PROBLEM:
Copy these lines word for word, beginning at the first line of the entries and ending after the line that contains "Learn Bootstrap #". Leave the pictures out of your answer.

Plain-text document sources:
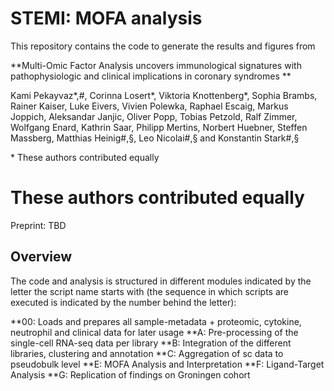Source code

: # STEMI: MOFA analysis

This repository contains the code to generate the results and figures from

**Multi-Omic Factor Analysis uncovers immunological signatures with pathophysiologic and clinical implications in coronary syndromes **

Kami Pekayvaz*,#, Corinna Losert*, Viktoria Knottenberg*, Sophia Brambs, Rainer Kaiser, Luke Eivers, Vivien Polewka, Raphael Escaig, Markus Joppich, Aleksandar Janjic, Oliver Popp, Tobias Petzold, Ralf Zimmer, Wolfgang Enard, Kathrin Saar, Philipp Mertins, Norbert Huebner, Steffen Massberg, Matthias Heinig#,§, Leo Nicolai#,§ and Konstantin Stark#,§ 

\* These authors contributed equally<br>
# These authors contributed equally<br>

Preprint: TBD


## Overview

The code and analysis is structured in different modules indicated by the letter the script name starts with (the sequence in which scripts are executed is indicated by the number behind the letter):

**00: Loads and prepares all sample-metadata + proteomic, cytokine, neutrophil and clinical data for later usage
**A: Pre-processing of the single-cell RNA-seq data per library
**B: Integration of the different libraries, clustering and annotation
**C: Aggregation of sc data to pseudobulk level
**E: MOFA Analysis and Interpretation
**F: Ligand-Target Analysis
**G: Replication of findings on Groningen cohort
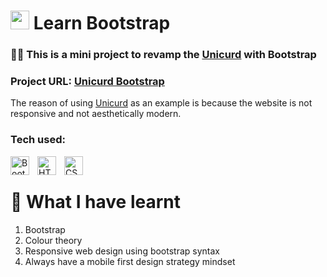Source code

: # <img height="30px" src="https://cdn.jsdelivr.net/gh/devicons/devicon/icons/bootstrap/bootstrap-original.svg"/> Learn Bootstrap #

### 👨‍💻 This is a mini project to revamp the [Unicurd](http://www.unicurd.com.sg) with **Bootstrap** ###
### Project URL: [Unicurd Bootstrap](https://nicholas5538.github.io/learn-bootstrap/) ###

The reason of using [Unicurd](http://www.unicurd.com.sg) as an example is because the website is not responsive and not aesthetically modern.

### Tech used: ###

<img align="left" alt="Bootstrap" width="30px" src="https://cdn.jsdelivr.net/gh/devicons/devicon/icons/bootstrap/bootstrap-original.svg" style="padding-right:10px;"/>
<img align="left" alt="HTML5" width="30px" src="https://cdn.jsdelivr.net/npm/devicon-2.2@2.2.0/icons/html5/html5-original.svg" style="padding-right:10px;"/>
<img align="left" alt="CSS3" width="30px" src="https://cdn.jsdelivr.net/npm/devicon-2.2@2.2.0/icons/css3/css3-original.svg" style="padding-right:10px;"/>&nbsp;&nbsp;

# 📝 What I have learnt #
1. Bootstrap
2. Colour theory
3. Responsive web design using bootstrap syntax
4. Always have a mobile first design strategy mindset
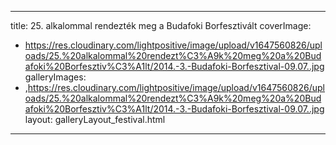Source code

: 
---
title: 25. alkalommal rendezték meg a Budafoki Borfesztivált
coverImage:
  - https://res.cloudinary.com/lightpositive/image/upload/v1647560826/uploads/25.%20alkalommal%20rendezt%C3%A9k%20meg%20a%20Budafoki%20Borfesztiv%C3%A1lt/2014.-3.-Budafoki-Borfesztival-09.07..jpg
galleryImages:
   - ,https://res.cloudinary.com/lightpositive/image/upload/v1647560826/uploads/25.%20alkalommal%20rendezt%C3%A9k%20meg%20a%20Budafoki%20Borfesztiv%C3%A1lt/2014.-3.-Budafoki-Borfesztival-09.07..jpg
layout: galleryLayout_festival.html
---
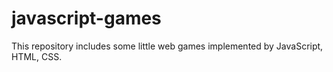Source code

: # javascript-games
This repository includes some little web games implemented by JavaScript, HTML, CSS. 
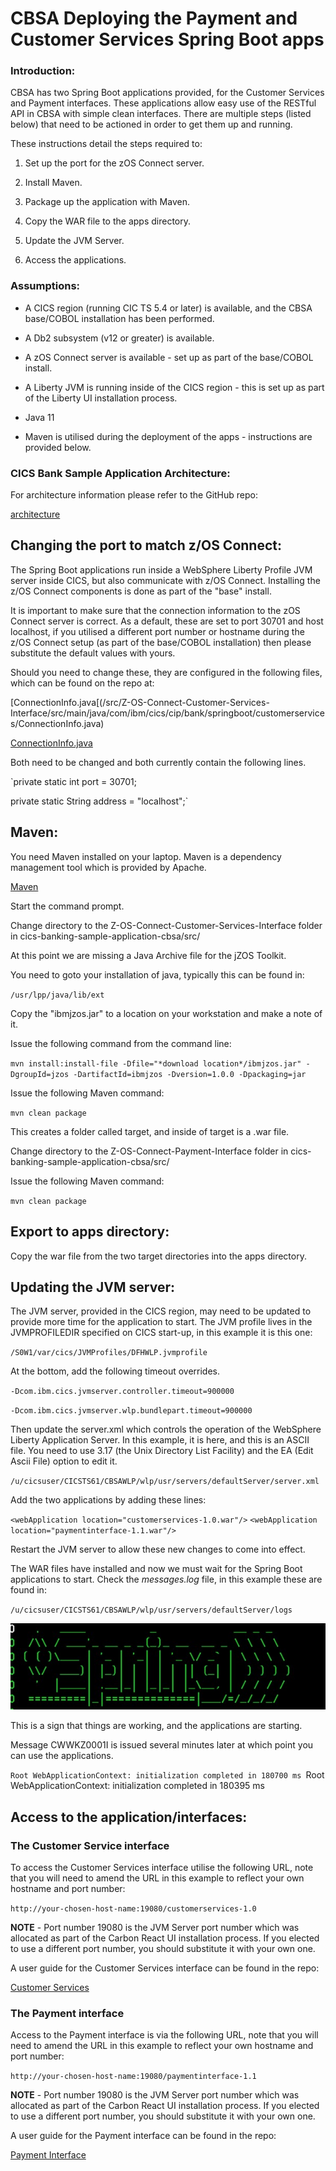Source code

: # CBSA Deploying the Payment and Customer Services Spring Boot apps

### Introduction:

CBSA has two Spring Boot applications provided, for the Customer
Services and Payment interfaces. These applications allow easy use of
the RESTful API in CBSA with simple clean interfaces. There are multiple
steps (listed below) that need to be actioned in order to get them up
and running.

These instructions detail the steps required to:

1.  Set up the port for the zOS Connect server.

2.  Install Maven.

3.  Package up the application with Maven.

4.  Copy the WAR file to the apps directory.

5.  Update the JVM Server.

6.  Access the applications.

### Assumptions: 

-   A CICS region (running CIC TS 5.4 or later) is available, and the
    CBSA base/COBOL installation has been performed.

-   A Db2 subsystem (v12 or greater) is available.

-   A zOS Connect server is available - set up as part of the
    base/COBOL install.

-   A Liberty JVM is running inside of the CICS region - this is set up
    as part of the Liberty UI installation process.

-   Java 11
-   Maven is utilised during the deployment of the apps -
    instructions are provided below.


### CICS Bank Sample Application Architecture:

For architecture information please refer to the GitHub repo:

[architecture](/doc/CBSA_Architecture_guide.md)

 
## Changing the port to match z/OS Connect:

The Spring Boot applications run inside a WebSphere Liberty Profile JVM
server inside CICS, but also communicate with z/OS Connect. Installing the z/OS Connect components is done as part of the "base" install.

It is important to make sure that the connection information to the zOS
Connect server is correct. As a default, these are set to port 30701
and host localhost, if you utilised a different port number or hostname
during the z/OS Connect setup (as part of the base/COBOL installation)
then please substitute the default values with yours.

Should you need to change these, they are configured in the following files, which can be found on the repo at:

[ConnectionInfo.java[(/src/Z-OS-Connect-Customer-Services-Interface/src/main/java/com/ibm/cics/cip/bank/springboot/customerservices/ConnectionInfo.java)

[ConnectionInfo.java](/src/Z-OS-Connect-Payment-Interface/src/main/java/com/ibm/cics/cip/bank/springboot/paymentinterface/ConnectionInfo.java)


Both need to be changed and both currently contain the following lines.

`private static int port = 30701;

private static String address = "localhost";`

 
## Maven:

You need Maven installed on your laptop. Maven is a dependency
management tool which is provided by Apache.

[Maven](https://maven.apache.org/install.html)

Start the command prompt.

Change directory to the Z-OS-Connect-Customer-Services-Interface folder in cics-banking-sample-application-cbsa/src/

At this point we are missing a Java Archive file for the jZOS Toolkit. 

You need to goto your installation of java, typically this can be found in:

`/usr/lpp/java/lib/ext`

Copy the "ibmjzos.jar" to a location on your workstation and make a note of it.

Issue the following command from the command line:

`mvn install:install-file -Dfile="*download location*/ibmjzos.jar" -DgroupId=jzos -DartifactId=ibmjzos -Dversion=1.0.0 -Dpackaging=jar`

Issue the following Maven command:

`mvn clean package`

This creates a folder called target, and inside of target is a .war file.

Change directory to the Z-OS-Connect-Payment-Interface folder in cics-banking-sample-application-cbsa/src/

Issue the following Maven command:

`mvn clean package`

## Export to apps directory:

Copy the war file from the two target directories into the apps directory. 

## Updating the JVM server:

The JVM server, provided in the CICS region, may need to be updated to
provide more time for the application to start. The JVM profile lives in
the JVMPROFILEDIR specified on CICS start-up, in this example it is this
one:

`/S0W1/var/cics/JVMProfiles/DFHWLP.jvmprofile`

At the bottom, add the following timeout overrides.

`-Dcom.ibm.cics.jvmserver.controller.timeout=900000`

`-Dcom.ibm.cics.jvmserver.wlp.bundlepart.timeout=900000`

Then update the server.xml which controls the operation of the WebSphere
Liberty Application Server. In this example, it is here, and this is an
ASCII file. You need to use 3.17 (the Unix Directory List Facility) and
the EA (Edit Ascii File) option to edit it.

`/u/cicsuser/CICSTS61/CBSAWLP/wlp/usr/servers/defaultServer/server.xml`


Add the two applications by adding these lines:

`<webApplication location="customerservices-1.0.war"/>`
`<webApplication location="paymentinterface-1.1.war"/>`

Restart the JVM server to allow these new changes to come into effect.

The WAR files have installed and now we must wait for the Spring Boot
applications to start. Check the *messages.log* file, in this example
these are found in:

`/u/cicsuser/CICSTS61/CBSAWLP/wlp/usr/servers/defaultServer/logs`

![Spring](../doc/images/springBootUI/SpringBoot_Spring.jpg)

This is a sign that things are working, and the applications are
starting.

Message CWWKZ0001I is issued several minutes later at which point you
can use the applications.

`Root WebApplicationContext: initialization completed in 180700 ms
`Root WebApplicationContext: initialization completed in 180395 ms


## Access to the application/interfaces:

### The Customer Service interface
To access the Customer Services interface utilise the following URL,
note that you will need to amend the URL in this example to reflect your
own hostname and port number:

`http://your-chosen-host-name:19080/customerservices-1.0`

**NOTE** - Port number 19080 is the JVM Server port number which was
allocated as part of the Carbon React UI installation process. If you elected
to use a different port number, you should substitute it with your own
one.

A user guide for the Customer Services interface can be found in the
repo:

[Customer Services](/etc/usage/springBoot/doc/CBSA_Customer_Services_Interface_User_Guide.md)


### The Payment interface
Access to the Payment interface is via the following URL, note that you
will need to amend the URL in this example to reflect your own hostname
and port number:

`http://your-chosen-host-name:19080/paymentinterface-1.1`

**NOTE** - Port number 19080 is the JVM Server port number which was
allocated as part of the Carbon React UI installation process. If you elected
to use a different port number, you should substitute it with your own
one.

A user guide for the Payment interface can be found in the
repo:

[Payment Interface](/etc/usage/springBoot/doc/CBSA_Payment_Interface_User_Guide.md)
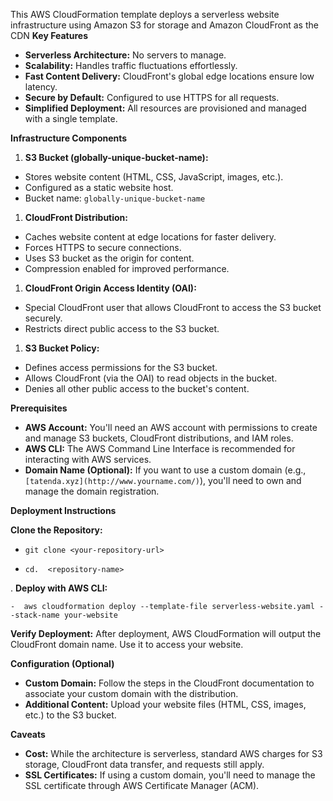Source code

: This AWS CloudFormation template deploys a serverless website infrastructure using Amazon S3 for storage and Amazon CloudFront as the CDN 
**Key Features**  

-   **Serverless Architecture:**  No servers to manage.
-   **Scalability:**  Handles traffic fluctuations effortlessly.
-   **Fast Content Delivery:**  CloudFront's global edge locations ensure low latency.
-   **Secure by Default:**  Configured to use HTTPS for all requests.
-   **Simplified Deployment:**  All resources are provisioned and managed with a single template.

**Infrastructure Components**  

1.  **S3 Bucket (globally-unique-bucket-name):**

-   Stores website content (HTML, CSS, JavaScript, images, etc.).
-   Configured as a static website host.
-   Bucket name:  `globally-unique-bucket-name`

1.  **CloudFront Distribution:**

-   Caches website content at edge locations for faster delivery.
-   Forces HTTPS to secure connections.
-   Uses S3 bucket as the origin for content.
-   Compression enabled for improved performance.

1.  **CloudFront Origin Access Identity (OAI):**

-   Special CloudFront user that allows CloudFront to access the S3 bucket securely.
-   Restricts direct public access to the S3 bucket.

1.  **S3 Bucket Policy:**

-   Defines access permissions for the S3 bucket.
-   Allows CloudFront (via the OAI) to read objects in the bucket.
-   Denies all other public access to the bucket's content.

**Prerequisites**  

-   **AWS Account:**  You'll need an AWS account with permissions to create and manage S3 buckets, CloudFront distributions, and IAM roles.
-   **AWS CLI:**  The AWS Command Line Interface is recommended for interacting with AWS services.
-   **Domain Name (Optional):**  If you want to use a custom domain (e.g.,  `[tatenda.xyz](http://www.yourname.com/)`), you'll need to own and manage the domain registration.

**Deployment Instructions**  

  **Clone the Repository:**
 
 - `git clone <your-repository-url>`

- `cd.  <repository-name>`

.  **Deploy with AWS CLI:**

    -  aws cloudformation deploy --template-file serverless-website.yaml --stack-name your-website

 **Verify Deployment:**  After deployment, AWS CloudFormation will output the CloudFront domain name. Use it to access your website.

**Configuration (Optional)**  

-   **Custom Domain:**  Follow the steps in the CloudFront documentation to associate your custom domain with the distribution.
-   **Additional Content:**  Upload your website files (HTML, CSS, images, etc.) to the S3 bucket.

**Caveats**  

-   **Cost:**  While the architecture is serverless, standard AWS charges for S3 storage, CloudFront data transfer, and requests still apply.
-   **SSL Certificates:**  If using a custom domain, you'll need to manage the SSL certificate through AWS Certificate Manager (ACM).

RESPONSE FOR THIS EXERCISE:
Source code

: # STEMI: MOFA analysis

This repository contains the code to generate the results and figures from

**Multi-Omic Factor Analysis uncovers immunological signatures with pathophysiologic and clinical implications in coronary syndromes **

Kami Pekayvaz*,#, Corinna Losert*, Viktoria Knottenberg*, Sophia Brambs, Rainer Kaiser, Luke Eivers, Vivien Polewka, Raphael Escaig, Markus Joppich, Aleksandar Janjic, Oliver Popp, Tobias Petzold, Ralf Zimmer, Wolfgang Enard, Kathrin Saar, Philipp Mertins, Norbert Huebner, Steffen Massberg, Matthias Heinig#,§, Leo Nicolai#,§ and Konstantin Stark#,§ 

\* These authors contributed equally<br>
# These authors contributed equally<br>

Preprint: TBD


## Overview

The code and analysis is structured in different modules indicated by the letter the script name starts with (the sequence in which scripts are executed is indicated by the number behind the letter):

**00: Loads and prepares all sample-metadata + proteomic, cytokine, neutrophil and clinical data for later usage
**A: Pre-processing of the single-cell RNA-seq data per library
**B: Integration of the different libraries, clustering and annotation
**C: Aggregation of sc data to pseudobulk level
**E: MOFA Analysis and Interpretation
**F: Ligand-Target Analysis
**G: Replication of findings on Groningen cohort
Source code

: # <img height="30px" src="https://cdn.jsdelivr.net/gh/devicons/devicon/icons/bootstrap/bootstrap-original.svg"/> Learn Bootstrap #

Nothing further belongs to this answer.